Italian artist Anna Madia has certainly been influenced by Italian history. Her work is sensually composed with a strong Renaissance ambience. Dark backgrounds with subtle tones contrast against the lit portraits. Madia’s portraits have a contemporary and in some cases macabre twist, with hair or objects covering the face.
Madia was selected as a finalist in the Italian Factory Prize in 2004, in the Cairo Award in 2006 and in the British Portrait Award of the National Portrait Gallery of London in 2007. In 2008, she won the Renaissance Prize of the Italian Cultural Institute of London and La Fenice Prize of Venice.
In her own words:
Could you please introduce yourself and your background and explain what motivates you to create?
The need to be a painter was clear in my head since I was a child; this was my dream, a natural vocation.

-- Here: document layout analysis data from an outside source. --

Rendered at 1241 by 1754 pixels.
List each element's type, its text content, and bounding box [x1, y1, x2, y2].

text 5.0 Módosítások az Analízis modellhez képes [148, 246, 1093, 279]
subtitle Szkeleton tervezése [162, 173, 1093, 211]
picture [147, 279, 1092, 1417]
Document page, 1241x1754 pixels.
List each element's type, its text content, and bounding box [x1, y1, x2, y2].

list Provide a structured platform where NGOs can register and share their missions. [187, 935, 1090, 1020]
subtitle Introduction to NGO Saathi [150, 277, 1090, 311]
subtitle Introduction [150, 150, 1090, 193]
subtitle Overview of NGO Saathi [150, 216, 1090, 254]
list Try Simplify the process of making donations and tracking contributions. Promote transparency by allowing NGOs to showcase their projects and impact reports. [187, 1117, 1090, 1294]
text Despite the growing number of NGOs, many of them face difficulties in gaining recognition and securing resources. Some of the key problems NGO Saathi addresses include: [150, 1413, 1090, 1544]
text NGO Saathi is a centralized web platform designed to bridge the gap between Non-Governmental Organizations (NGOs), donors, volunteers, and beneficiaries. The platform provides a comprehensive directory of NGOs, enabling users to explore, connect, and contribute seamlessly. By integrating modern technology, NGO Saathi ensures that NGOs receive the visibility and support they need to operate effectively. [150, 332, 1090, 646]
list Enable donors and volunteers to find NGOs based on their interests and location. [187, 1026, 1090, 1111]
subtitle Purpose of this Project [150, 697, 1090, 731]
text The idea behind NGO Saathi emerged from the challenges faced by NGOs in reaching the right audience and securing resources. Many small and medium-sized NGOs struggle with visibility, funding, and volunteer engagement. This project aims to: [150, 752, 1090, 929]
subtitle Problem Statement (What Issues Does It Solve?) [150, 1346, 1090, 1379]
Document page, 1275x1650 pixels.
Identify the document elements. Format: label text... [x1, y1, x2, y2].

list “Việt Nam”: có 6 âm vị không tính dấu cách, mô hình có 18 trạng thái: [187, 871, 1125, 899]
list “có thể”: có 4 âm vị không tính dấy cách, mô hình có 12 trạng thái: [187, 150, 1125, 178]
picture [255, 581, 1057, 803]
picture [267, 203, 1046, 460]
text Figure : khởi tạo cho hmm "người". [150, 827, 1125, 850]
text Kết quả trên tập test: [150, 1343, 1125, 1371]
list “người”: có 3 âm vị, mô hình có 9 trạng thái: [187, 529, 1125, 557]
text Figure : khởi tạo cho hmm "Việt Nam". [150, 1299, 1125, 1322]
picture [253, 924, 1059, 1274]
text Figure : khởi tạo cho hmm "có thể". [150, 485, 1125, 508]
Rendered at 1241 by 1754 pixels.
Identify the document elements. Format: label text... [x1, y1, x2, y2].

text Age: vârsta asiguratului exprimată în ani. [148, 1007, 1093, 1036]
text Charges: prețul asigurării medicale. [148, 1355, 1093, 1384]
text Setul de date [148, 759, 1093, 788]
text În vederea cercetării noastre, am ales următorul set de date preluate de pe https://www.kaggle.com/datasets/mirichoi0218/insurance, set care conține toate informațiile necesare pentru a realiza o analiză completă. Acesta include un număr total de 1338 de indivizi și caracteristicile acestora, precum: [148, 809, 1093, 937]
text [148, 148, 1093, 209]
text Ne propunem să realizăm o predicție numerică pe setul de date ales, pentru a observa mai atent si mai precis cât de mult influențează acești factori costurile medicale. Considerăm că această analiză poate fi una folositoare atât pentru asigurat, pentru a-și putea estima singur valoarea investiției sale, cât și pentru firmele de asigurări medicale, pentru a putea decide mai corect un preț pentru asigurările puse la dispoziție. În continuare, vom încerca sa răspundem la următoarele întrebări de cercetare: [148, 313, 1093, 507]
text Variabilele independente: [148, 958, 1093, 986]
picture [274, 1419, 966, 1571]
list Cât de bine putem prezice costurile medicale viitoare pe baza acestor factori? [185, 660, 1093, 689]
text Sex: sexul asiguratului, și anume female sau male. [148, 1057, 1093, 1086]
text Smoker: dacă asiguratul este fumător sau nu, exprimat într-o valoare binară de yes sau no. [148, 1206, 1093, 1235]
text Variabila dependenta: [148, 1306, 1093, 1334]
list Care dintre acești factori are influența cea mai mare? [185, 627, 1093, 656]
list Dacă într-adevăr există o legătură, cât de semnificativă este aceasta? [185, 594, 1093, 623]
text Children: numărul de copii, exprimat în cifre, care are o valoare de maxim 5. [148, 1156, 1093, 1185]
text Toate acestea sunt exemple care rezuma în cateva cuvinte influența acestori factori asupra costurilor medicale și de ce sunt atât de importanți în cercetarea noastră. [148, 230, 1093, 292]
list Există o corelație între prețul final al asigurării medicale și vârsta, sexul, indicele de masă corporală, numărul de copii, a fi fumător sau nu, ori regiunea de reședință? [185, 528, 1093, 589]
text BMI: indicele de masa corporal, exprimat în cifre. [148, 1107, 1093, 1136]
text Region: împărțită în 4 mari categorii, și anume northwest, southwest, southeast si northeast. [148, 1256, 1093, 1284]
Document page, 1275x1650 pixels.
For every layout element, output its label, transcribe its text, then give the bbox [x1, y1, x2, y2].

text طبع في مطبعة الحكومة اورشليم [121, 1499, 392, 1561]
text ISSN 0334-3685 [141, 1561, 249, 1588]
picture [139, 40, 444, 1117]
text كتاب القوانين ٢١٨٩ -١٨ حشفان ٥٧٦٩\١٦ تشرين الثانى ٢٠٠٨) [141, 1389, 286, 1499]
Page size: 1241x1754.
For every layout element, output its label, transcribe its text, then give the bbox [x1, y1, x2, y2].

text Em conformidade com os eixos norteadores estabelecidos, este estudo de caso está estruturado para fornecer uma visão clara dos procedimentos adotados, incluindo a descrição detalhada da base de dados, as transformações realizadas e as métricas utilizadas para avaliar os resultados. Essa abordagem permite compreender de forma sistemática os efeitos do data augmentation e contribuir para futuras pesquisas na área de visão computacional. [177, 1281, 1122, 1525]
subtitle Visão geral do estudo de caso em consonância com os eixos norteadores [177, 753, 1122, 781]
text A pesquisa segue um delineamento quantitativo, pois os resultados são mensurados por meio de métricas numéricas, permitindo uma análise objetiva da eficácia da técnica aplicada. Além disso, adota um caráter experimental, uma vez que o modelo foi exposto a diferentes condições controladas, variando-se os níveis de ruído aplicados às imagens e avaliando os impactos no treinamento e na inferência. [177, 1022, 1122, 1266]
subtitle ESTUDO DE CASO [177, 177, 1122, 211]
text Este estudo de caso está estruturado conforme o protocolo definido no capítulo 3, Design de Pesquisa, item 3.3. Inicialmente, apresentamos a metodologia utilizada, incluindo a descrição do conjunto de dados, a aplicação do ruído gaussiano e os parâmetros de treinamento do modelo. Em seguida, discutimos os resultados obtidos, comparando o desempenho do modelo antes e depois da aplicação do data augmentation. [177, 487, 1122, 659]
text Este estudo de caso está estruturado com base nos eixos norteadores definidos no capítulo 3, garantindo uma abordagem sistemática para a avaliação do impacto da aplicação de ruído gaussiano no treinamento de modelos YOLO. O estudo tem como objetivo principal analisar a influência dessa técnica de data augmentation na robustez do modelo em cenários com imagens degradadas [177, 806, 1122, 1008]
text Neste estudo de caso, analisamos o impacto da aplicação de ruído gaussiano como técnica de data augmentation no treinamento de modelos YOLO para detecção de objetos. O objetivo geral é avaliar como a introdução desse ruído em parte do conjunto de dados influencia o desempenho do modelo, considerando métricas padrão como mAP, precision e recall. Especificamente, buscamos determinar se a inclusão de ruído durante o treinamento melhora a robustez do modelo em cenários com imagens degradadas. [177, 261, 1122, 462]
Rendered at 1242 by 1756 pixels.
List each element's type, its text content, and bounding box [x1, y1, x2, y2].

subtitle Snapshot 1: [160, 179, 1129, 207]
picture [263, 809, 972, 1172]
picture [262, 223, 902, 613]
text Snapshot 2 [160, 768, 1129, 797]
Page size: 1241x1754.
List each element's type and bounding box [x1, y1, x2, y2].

This is really my “vertebral column”.
So all my choices were turned in this direction. I graduated in Painting from the Albertina Academy of Fine Arts of Turin in Italy and started to work and move in Italy and abroad in order for my artwork to be discovered by galleries and professionals. I have tried to participate in some painting prizes like the Portrait Award of the National Portrait Gallery in London, where I was a finalist in 2007. This encouraged me a lot. In 2010, I moved to France, where I had won a residence of 3 years in an Art Centre.
Your paintings take a rather different approach compared to most ‘usual’ portraits. Why is this? What are you trying to convey?
The human figure is very important in my work. I started to draw people when I was a child. Portraits in literature and theatre have nourished my painting for years – Ophelia, Alice in Wonderland, ‘The girl without hands’ – these are some of the characters that I have chosen to pay homage to through my artistic work.
Currently, sleep and coma are the key elements of the new series titled “Sleepwalking”. Once a year, in my family, there was the ritual of washing the wool of the mattresses: every corner of the house was filled with a soft cream-colored substance and I spent hours and hours playing and imagining snow-capped peaks and bizarre appearances. Today this tradition is, for me, a rite of love and a liberation from the symbolic stigma of sleepless nights, nightmares and infirmity: the bed once again becomes the crib in which a new cycle starts. Wool, doilies and hair are the gateway to this world suspended between reality and dream. Researching on sleepwalking and other disorders (narcolepsy, hypnologic and hypnopompic hallucinations…), I started to investigate another kind of portrait: hidden faces, eyes cleared; enigmatic situations in which flashes and personal hallucinations appear.
In the introductory text of my last solo show, Sleepwalking, Beatrice Meunier-Dery uses the expression “woolgathering”, which represents the state of the consciousness that is experiencing a process of transformation from reality into a dream state. The human being is made to imagine and that’s how the intermediary’s plans of thought and imagination, of the psychic function of the real and of the unreal function, feed and intersect to produce psychological wonders of the human mind.
Where do you hope to take your work in the next few years?
I hope to find more and more freedom! And to continue to grow my painting in an enigmatic direction.
If I must imagine my future artworks I see a mix of figurative and abstract painting, a lot of drawing and big sizes!!! We are going to see
Lastly, any words of advice for aspiring artists?
To believe! The best advice I have received as an artist is to work hard and to have the capacity for self-examination and for examination of my work. Therefore, to renew and continue researching.
Born in 1976, Anna Madia graduated in Painting from the Albertina Academy of Fine Arts of Turin in 2002. In 2011, she was among the artists selected by Vittorio Sgarbi for the Italian Pavilion of the 54th Venice Biennial (Piedmont Region).
In 2010 she won a triennial workshop at the Ginkgo Contemporary Art Centre in Troyes (France) and in 2009 she became a tutor in painting at the Albertina Academy of Fine Arts of Turin.
She currently lives and works in France.